The press release indicates that Canada was monitoring the treatment of Afghan refugees in Tajikistan, as well as Pakistan and Iran.
Helen Thibault, an associate professor of political science at the University of Nazarbayev in Astana, Kazakhstan, said that there could be several factors behind the decision of the government of Tajikistan to return the Afghan refugees to the weapons of a Taliban government.
Thibault said Tajikistan could follow the example of Russia, which recognized the Taliban as legitimate leaders in Afghanistan.
“Whenever Russia does something, Tadjikistan is one of the first countries in Central Asia to follow,” she said.
“Copy effect”
The Tajikistan government could also feel pressure on resources by organizing around 10,000 Afghan refugees in a small country, she said. The majority of refugees are in the poorer and more rural southern region bordering Afghanistan, said Thibeault.
“It may be that Tajikistan sees what is going on in the United States and said:” Oh, well, you know, it’s an acceptable practice now. We can expel anyone who raped our migration laws. “It’s like a copy effect,” she said.
For Hakemi, the motivations do not change the fear he faces every day knowing that his mother could be seized and deported to a country under a regime that almost took life.
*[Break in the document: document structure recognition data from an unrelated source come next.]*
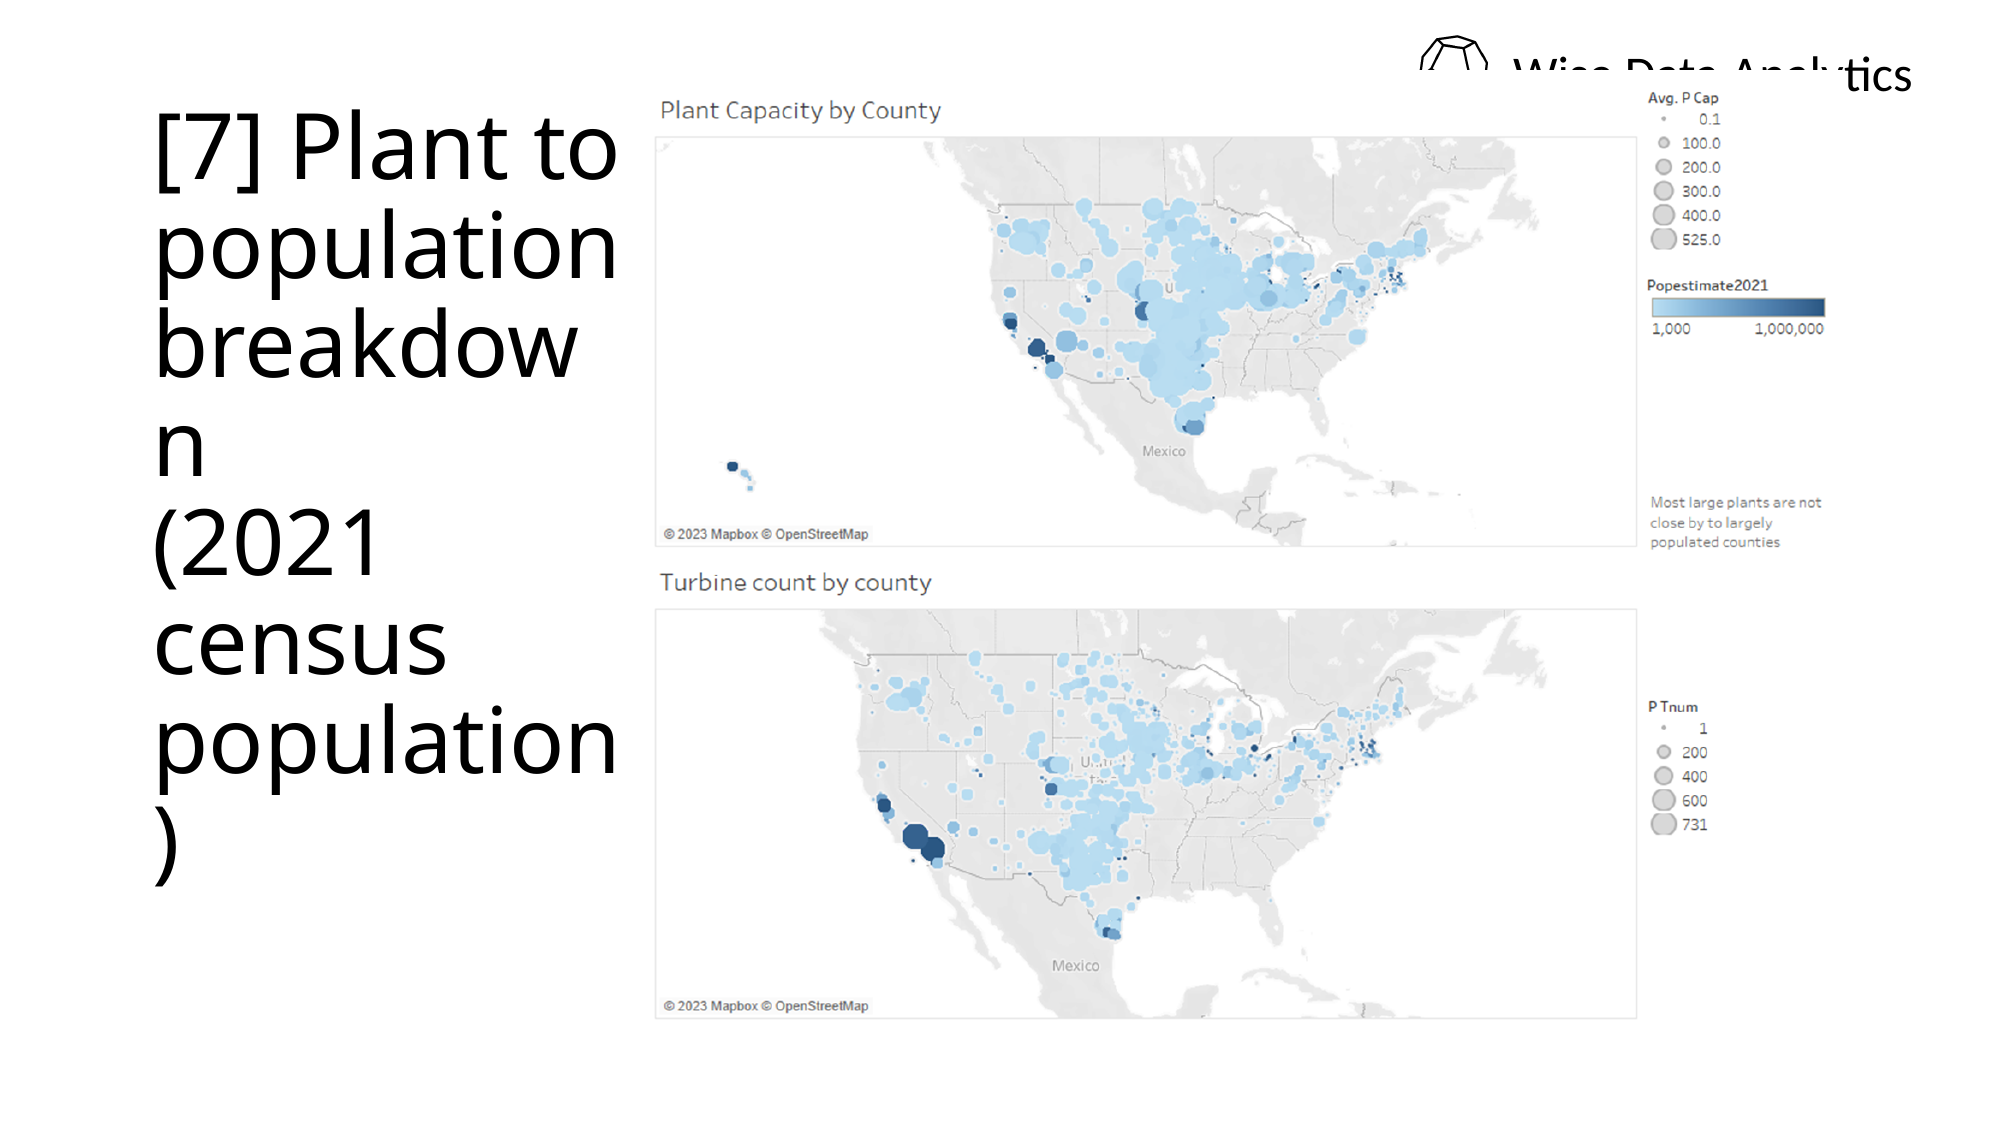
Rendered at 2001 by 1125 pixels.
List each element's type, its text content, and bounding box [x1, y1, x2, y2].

text_box [7] Plant to population breakdown (2021 census population) [137, 82, 640, 911]
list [640, 70, 1844, 1034]
picture [1415, 33, 1499, 70]
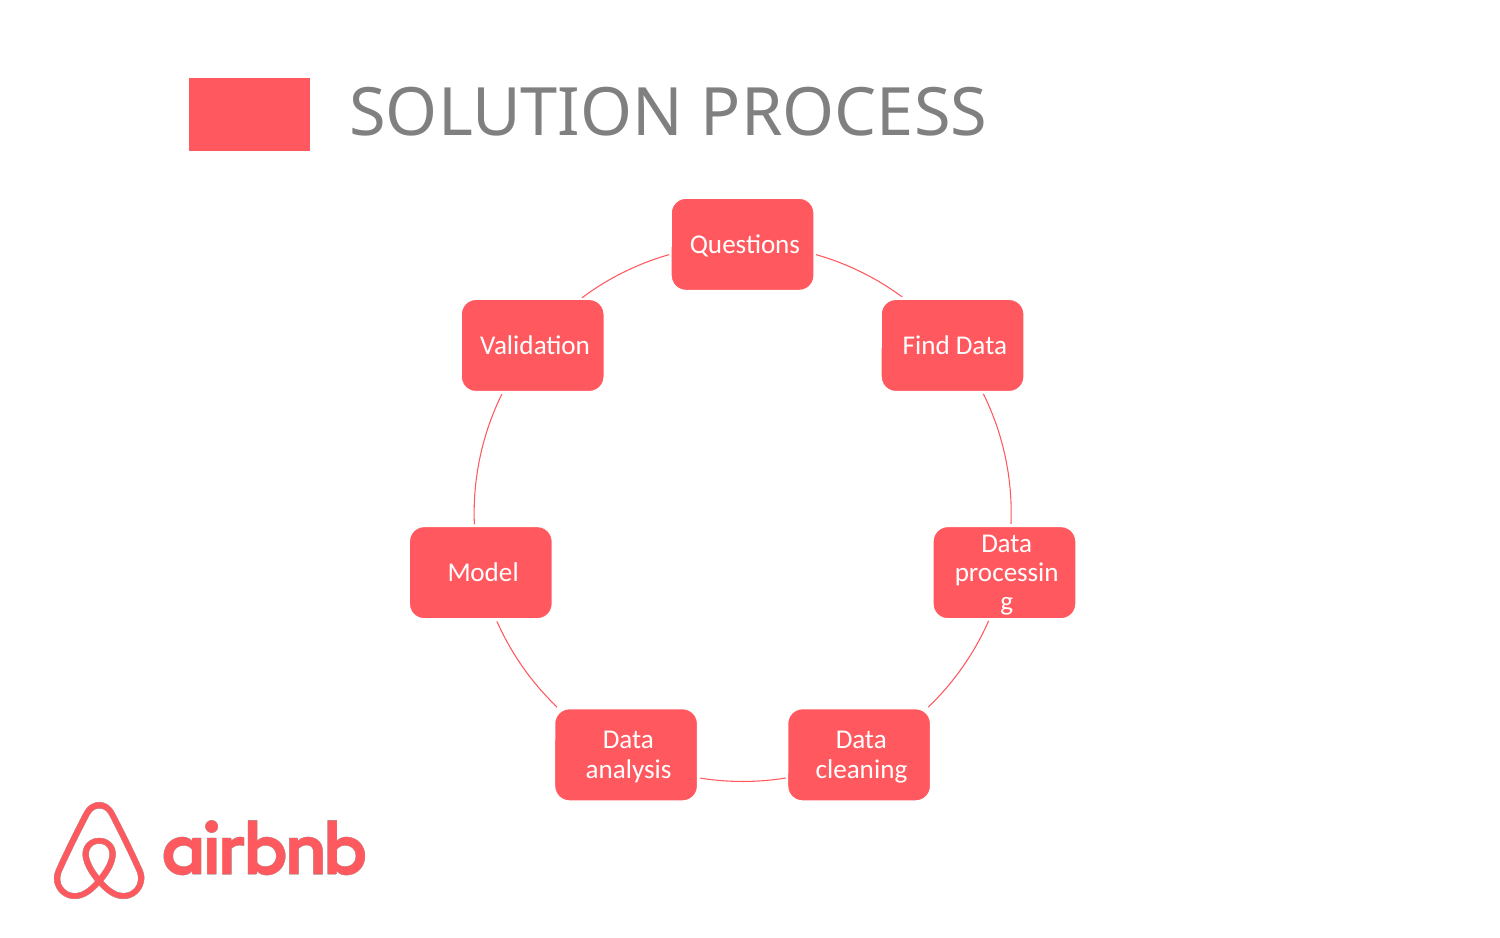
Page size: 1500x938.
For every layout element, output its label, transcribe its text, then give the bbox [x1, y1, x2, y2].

title SOLUTION PROCESS [334, 77, 1388, 150]
picture [54, 802, 365, 899]
text_box [189, 78, 310, 151]
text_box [249, 197, 1236, 803]
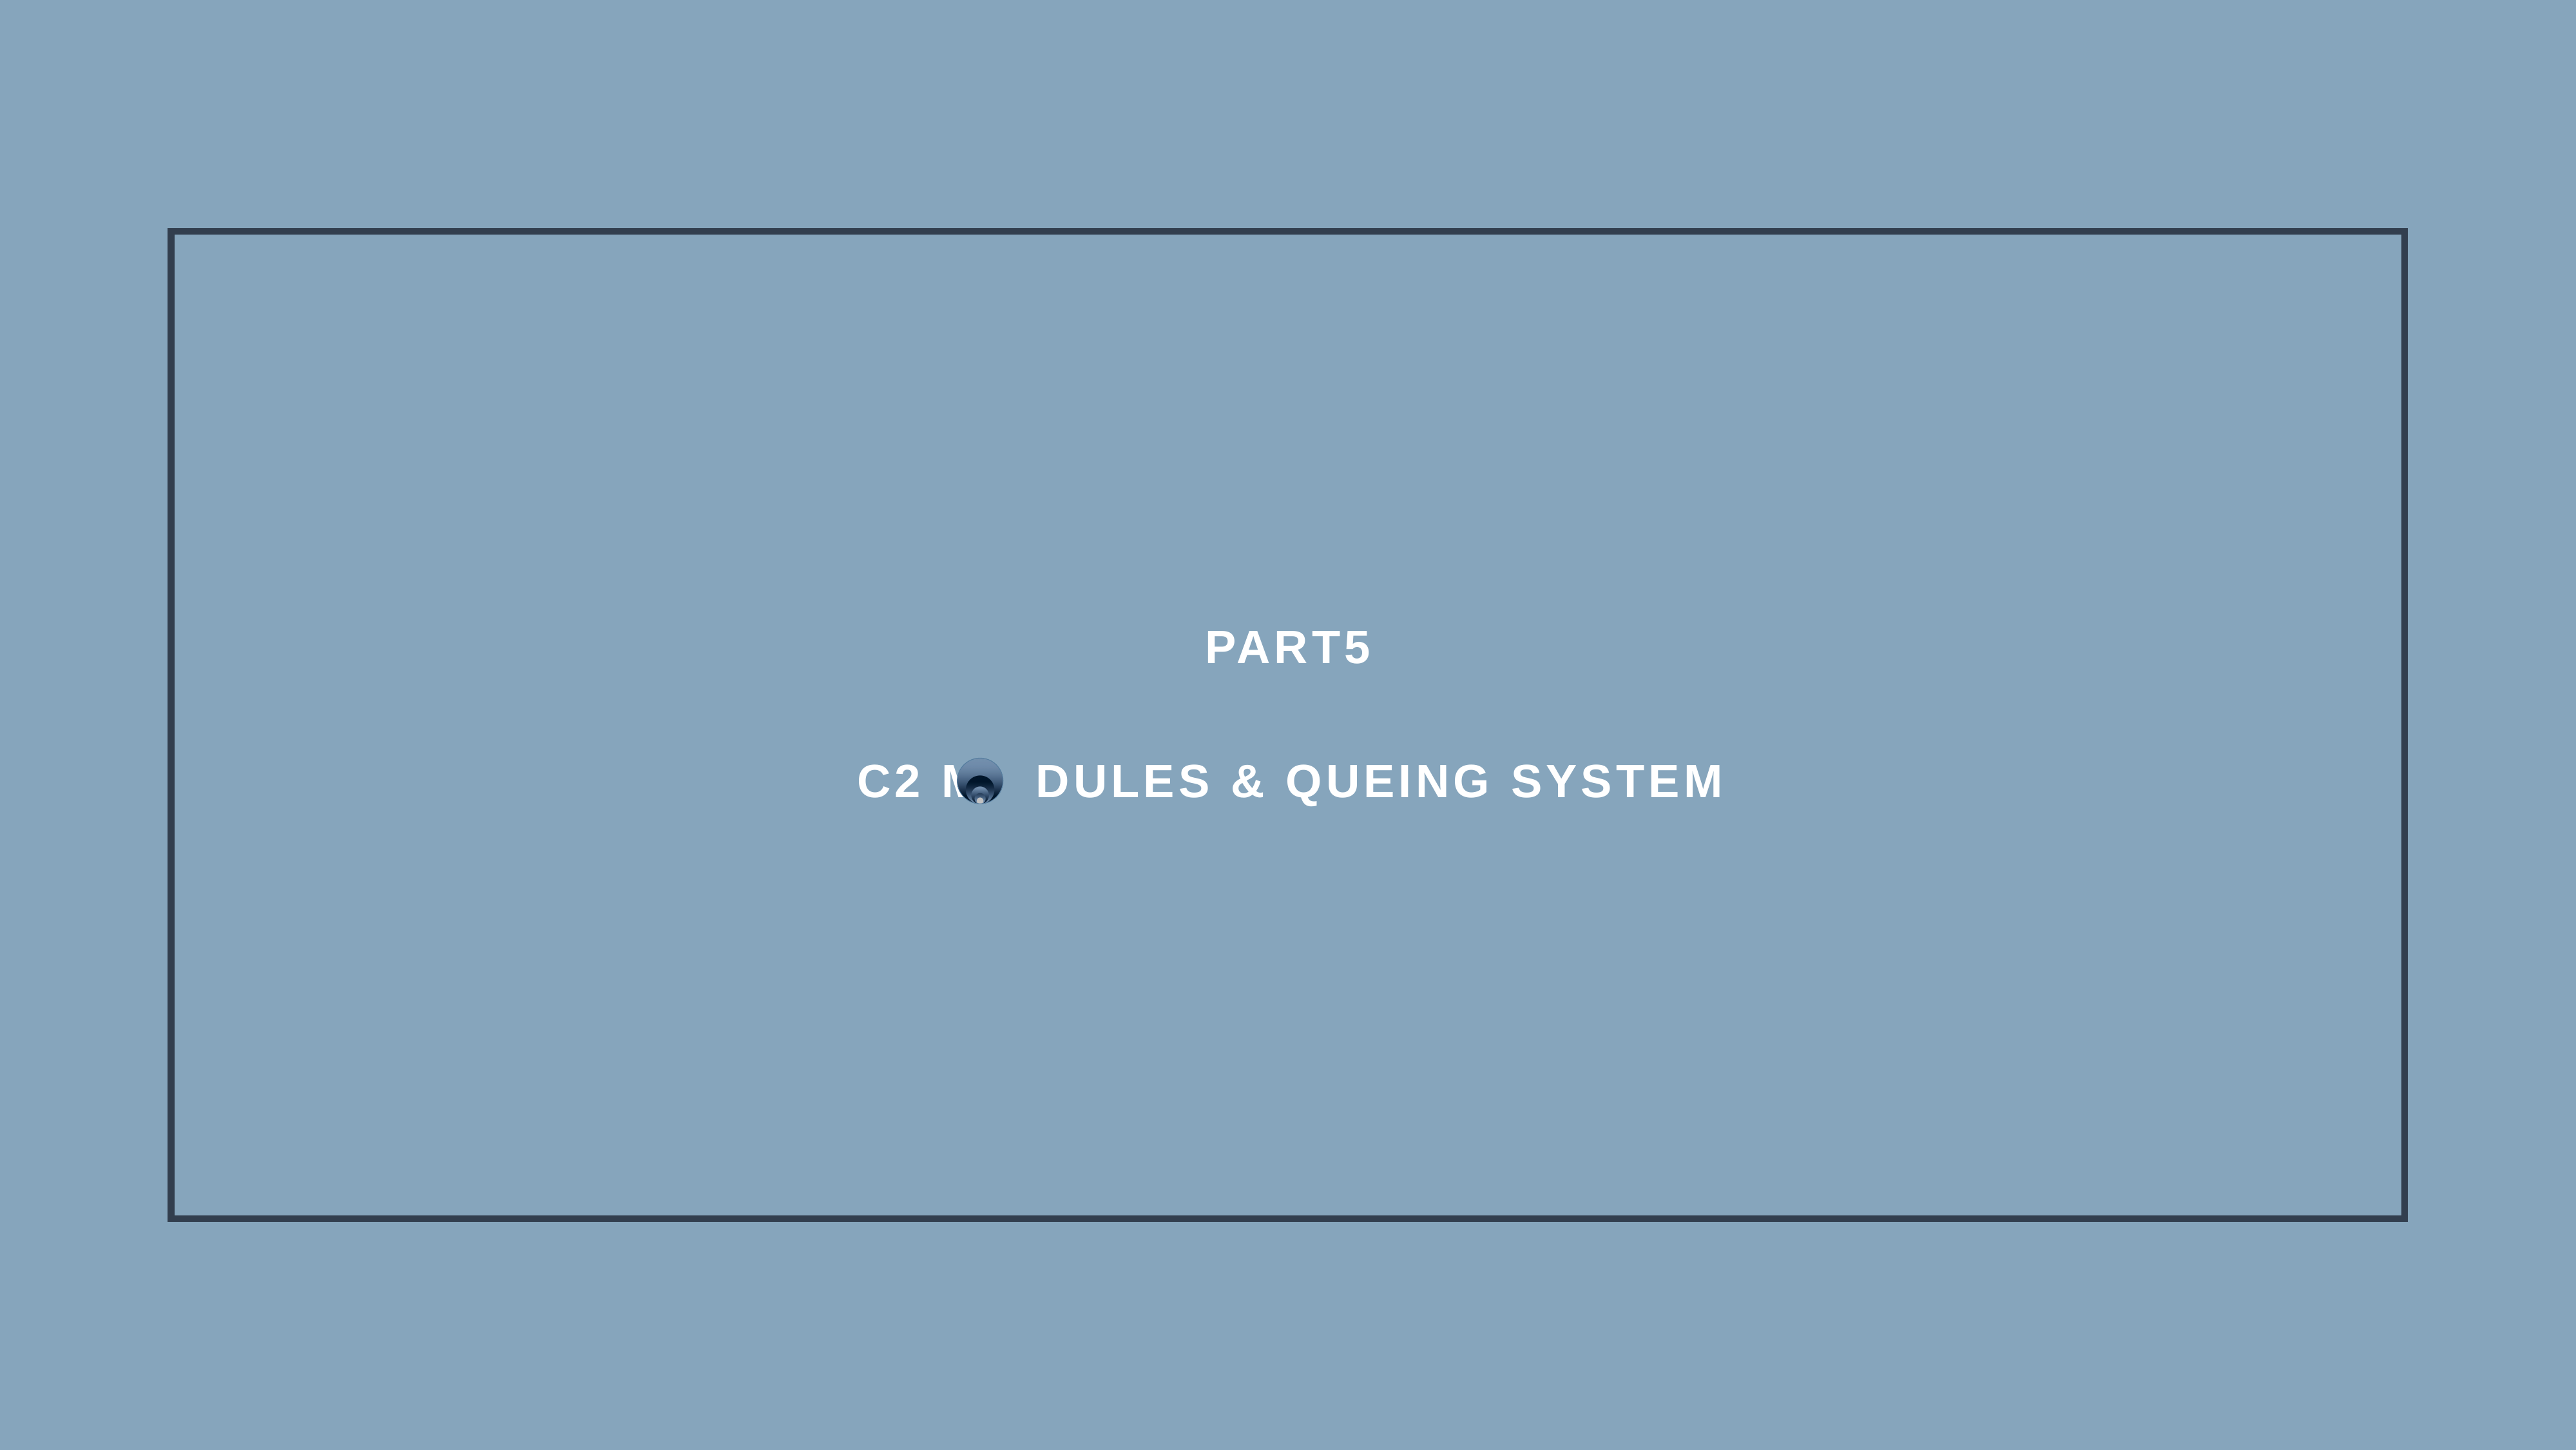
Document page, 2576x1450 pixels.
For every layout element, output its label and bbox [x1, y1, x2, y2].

text_box [957, 758, 1003, 804]
text_box [0, 0, 2576, 1450]
text_box [171, 231, 2405, 1219]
“Of course, I’m afraid, she is not where she is supposed to be,” he said. “Where she lives is not stable. If she returns to Afghanistan, I don’t know what’s going on with the Taliban there. “”

Hakemi said that his mother’s sponsorship was organized through an immigration group for Afghan women in Toronto.
He said his mother fled to Tadjikistan in December 2024 after withdrawing from a battery in the hands of Taliban officials who left him two fractured legs and a fractured left hand, as well as other injuries, according to a report subjected to Canadian immigration officials who included medical files and photographs.
She was dragged into the street, whipped and beaten in front of a crowd during August 15, 2024, celebrations marking the return of the Taliban to power, according to the report.
“There were two other women. I told them that the Taliban were murderers and all of this,” Yaquobi said in an audio statement she recorded for CBC News describing her ordeal.
“These women told the Taliban what I said. The Taliban withdrew from the car and beat me. I was unconscious and I found myself in the hospital … When I regained consciousness, I realized that my arms and my legs were broken.”
The case of Yaquobi was filed with the office of Richard Bennett, the UN special rapporteur on the human rights situation in Afghanistan.
The Bennett office did not respond to a request for CBC comments.